Il a affirmé que le droit international et la charte de l’ONU «soulignent que le statut de Jérusalem doit être décidé via des négociations, et considère toutes les mesures unilatérales visant à imposer des réalités nouvelles sur le terrain comme nulles et non avenues».

Le porte-parole jordanien a ainsi dit «le rejet par le royaume jordanien de cette décision qui fait monter les tensions, consacre l’occupation (...) israélienne depuis 1967 de la partie Est de la ville, (...) et provoque la colère (...) des musulmans comme des chrétiens».

«Les mesures prises par Israël pour changer le caractère et le statut de Jérusalem, dont l’annonce (de la ville) comme sa capitale, sont des mesures nulles et non avenues conformément aux résolutions 465, 476 et 478 du Conseil de sécurité de l’ONU notamment», a-t-il ajouté.

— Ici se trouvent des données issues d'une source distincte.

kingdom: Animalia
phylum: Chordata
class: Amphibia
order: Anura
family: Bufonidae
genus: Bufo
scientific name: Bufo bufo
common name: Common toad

Il a appelé Washington à jouer «son rôle essentiel de médiateur neutre pour régler le conflit et réaliser la paix sur la base de la solution à deux États».

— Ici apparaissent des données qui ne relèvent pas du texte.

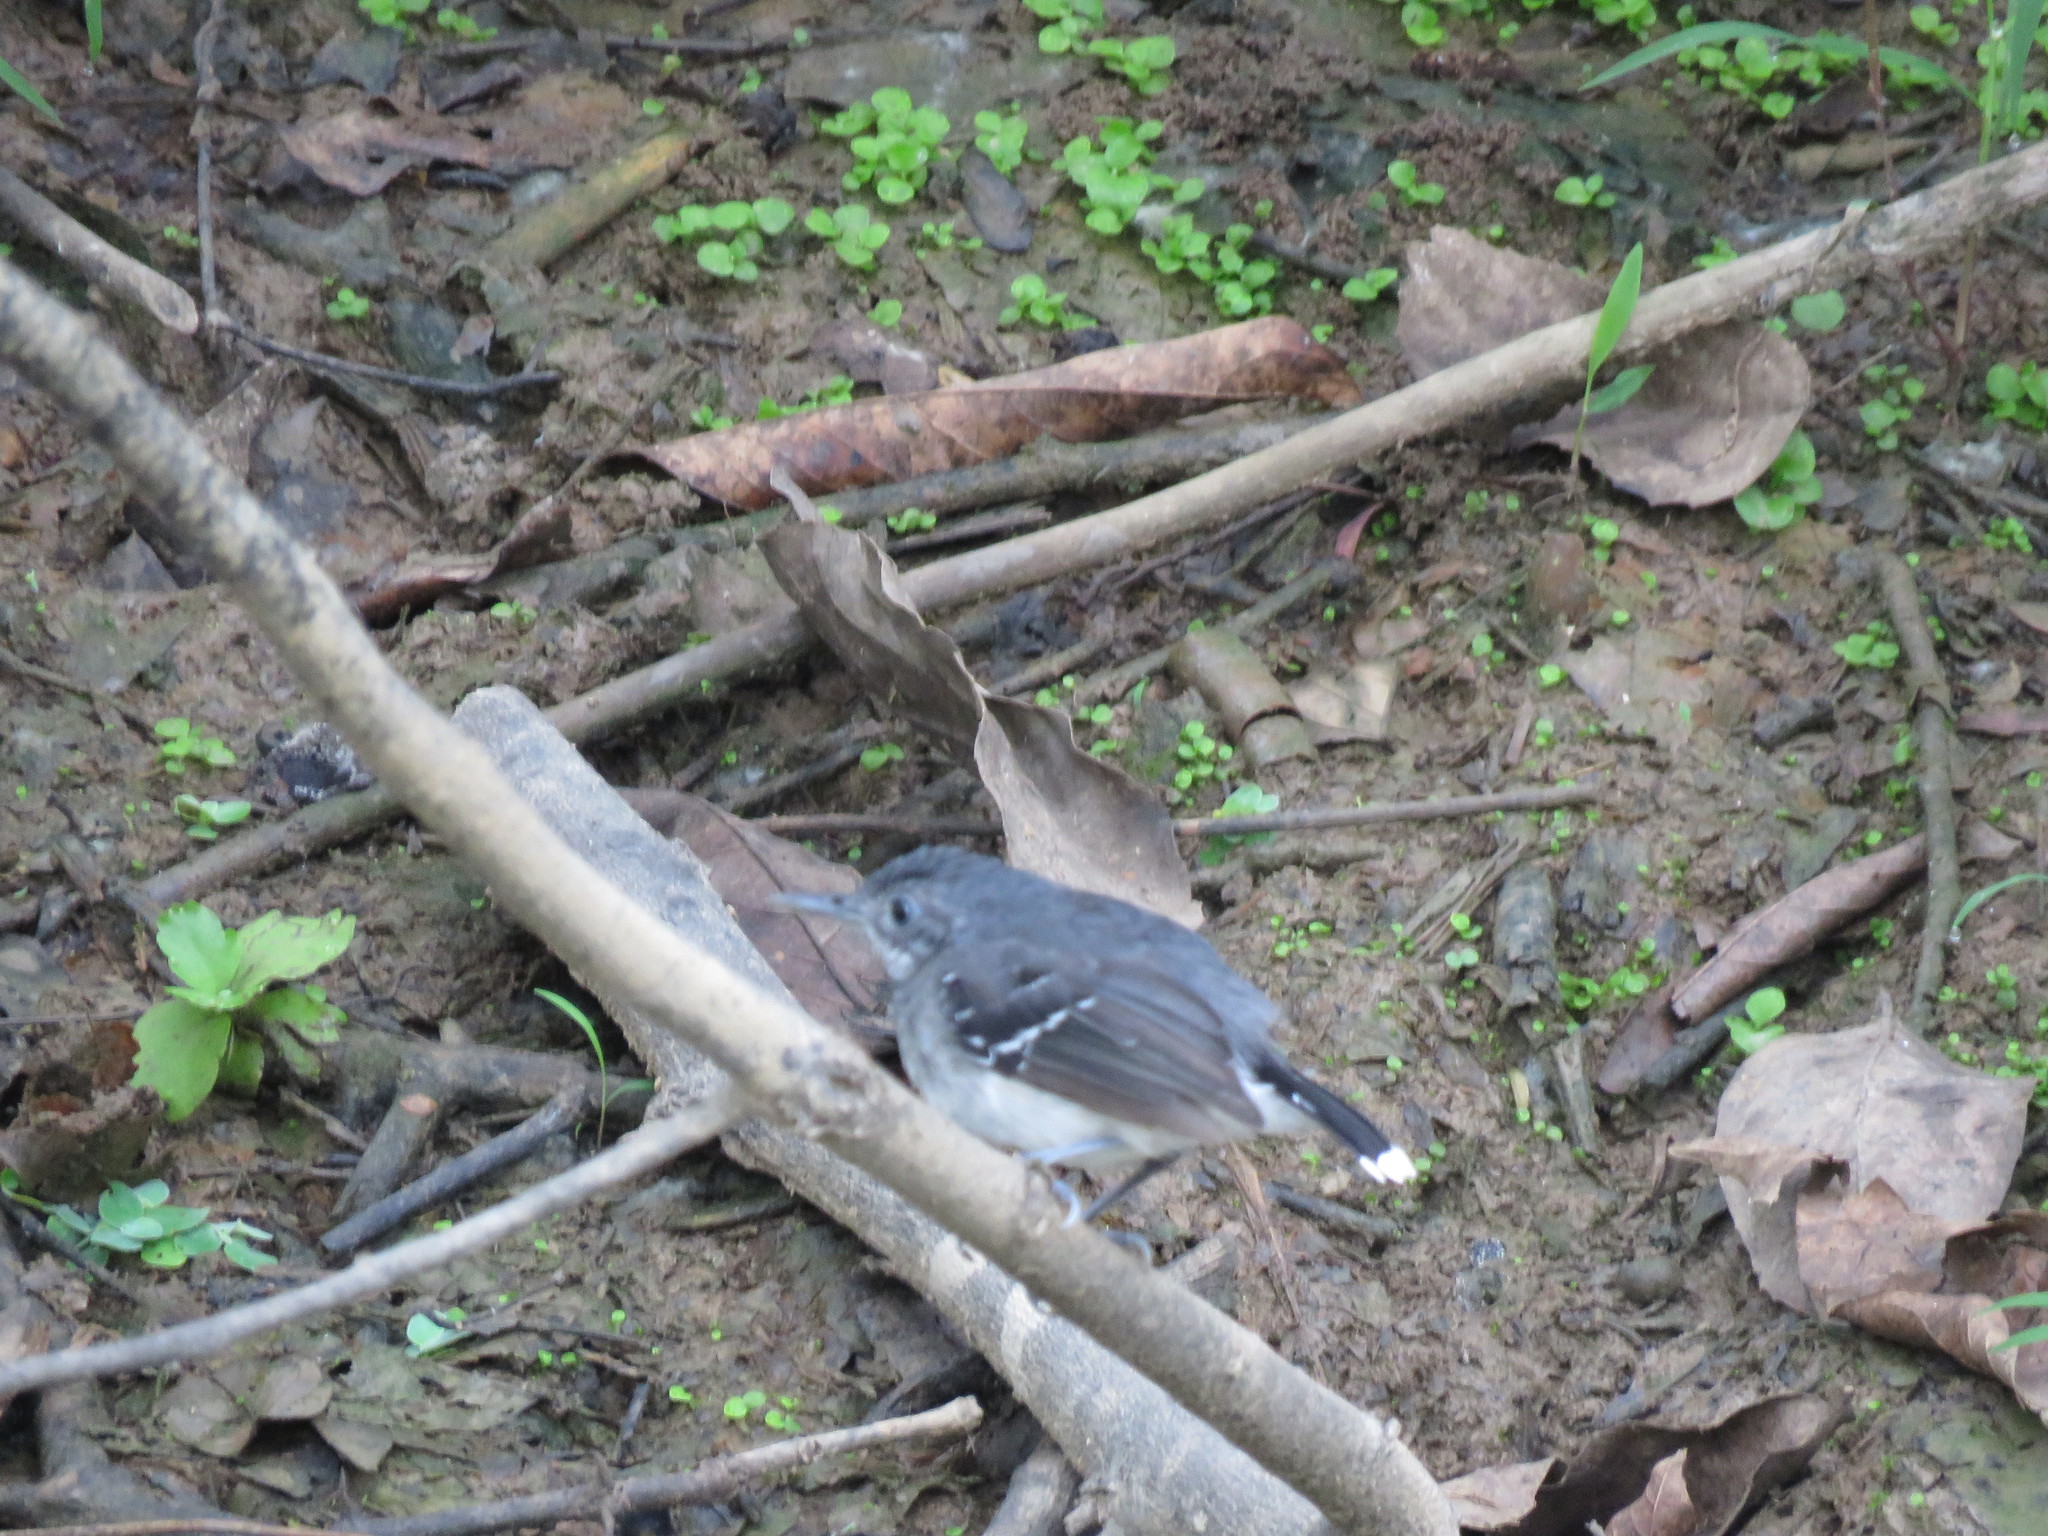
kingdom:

La décision du président Trump de reconnaître officiellement Jérusalem comme capitale d’Israël a suscité une vague de condamnations au sein de la communauté internationale, à l’exception évidemment d’Israël.

 

Pour les Palestiniens, Washington ne peut plus jouer le rôle de médiateur de paix

 

Le président palestinien Mahmoud Abbas a affirmé mercredi que les États-Unis ne pouvaient plus jouer leur rôle historique de médiateur de paix avec les Israéliens, après l’annonce par le président Donald Trump de la reconnaissance de Jérusalem comme capitale d’Israël.

«Par ces décisions déplorables, les États-Unis sapent délibérément tous les efforts de paix et proclament qu’ils abandonnent le rôle de sponsor du processus de paix qu’ils ont joué au cours des dernières décennies», a dit M. Abbas à la télévision palestinienne.

Selon lui, l’annonce de M. Trump «ne changera rien à la situation de la ville de Jérusalem, la capitale éternelle de l’État de Palestine».

Les dirigeants palestiniens revendiquent Jérusalem-Est, occupée puis annexée par Israël en 1967, comme la capitale de l’État auquel ils aspirent.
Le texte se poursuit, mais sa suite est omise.